▶ [Required work]:
Reproduce, exactly, the lines of the material below from the line containing "left hip: (373, 284)" through the line containing "right back paw: (640, 329)", with both end lines included and nothing else.

▶ [Material shown]:

= Beginning of Section =

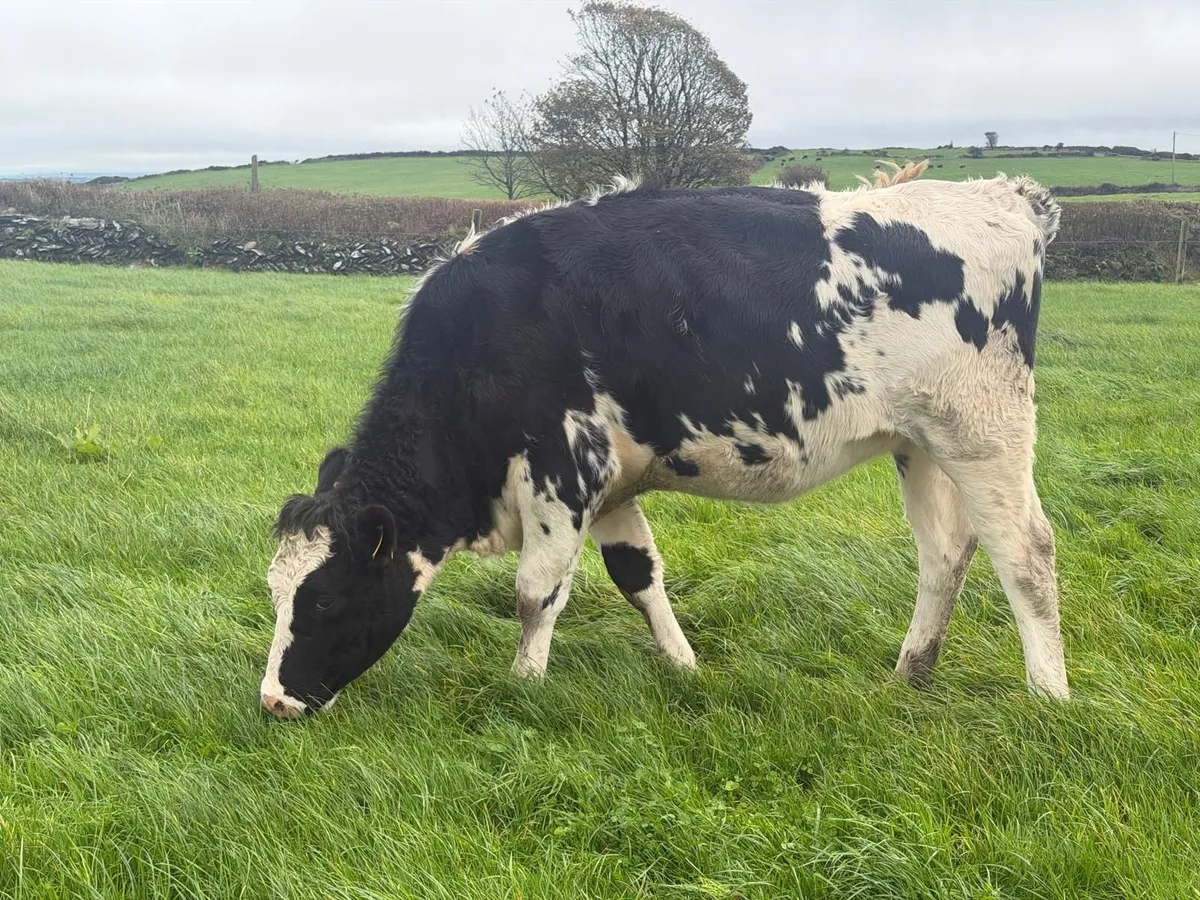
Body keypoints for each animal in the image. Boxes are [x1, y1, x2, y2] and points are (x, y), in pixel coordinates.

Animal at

= End of Section =
= Beginning of Section =

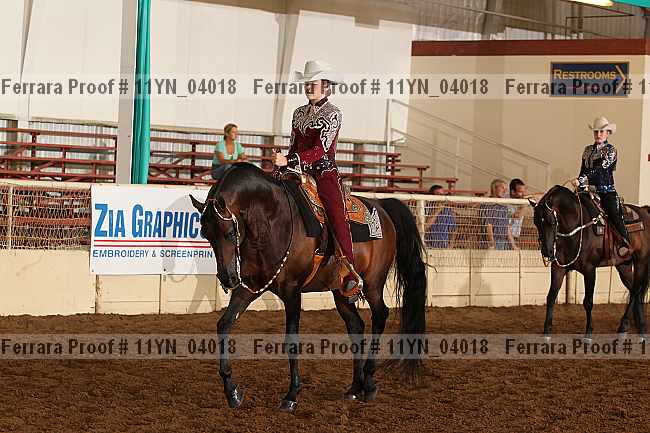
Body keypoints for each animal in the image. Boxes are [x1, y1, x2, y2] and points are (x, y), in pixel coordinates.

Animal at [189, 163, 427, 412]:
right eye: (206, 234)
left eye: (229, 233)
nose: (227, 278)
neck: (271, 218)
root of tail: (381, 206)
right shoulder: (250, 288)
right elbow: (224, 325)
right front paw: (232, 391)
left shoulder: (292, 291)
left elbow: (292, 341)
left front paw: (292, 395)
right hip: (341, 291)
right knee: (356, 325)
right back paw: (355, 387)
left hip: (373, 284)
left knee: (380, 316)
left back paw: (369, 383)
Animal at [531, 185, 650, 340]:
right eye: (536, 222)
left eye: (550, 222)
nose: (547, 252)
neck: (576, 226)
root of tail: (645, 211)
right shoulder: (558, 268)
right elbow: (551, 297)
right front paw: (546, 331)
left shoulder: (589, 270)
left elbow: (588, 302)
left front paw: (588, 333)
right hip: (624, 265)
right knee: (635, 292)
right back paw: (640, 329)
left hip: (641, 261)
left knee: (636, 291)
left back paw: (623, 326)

= End of Section =

▶ [The completed task]:
left hip: (373, 284)
left knee: (380, 316)
left back paw: (369, 383)
Animal at [531, 185, 650, 340]:
right eye: (536, 222)
left eye: (550, 222)
nose: (547, 252)
neck: (576, 226)
root of tail: (645, 211)
right shoulder: (558, 268)
right elbow: (551, 297)
right front paw: (546, 331)
left shoulder: (589, 270)
left elbow: (588, 302)
left front paw: (588, 333)
right hip: (624, 265)
right knee: (635, 292)
right back paw: (640, 329)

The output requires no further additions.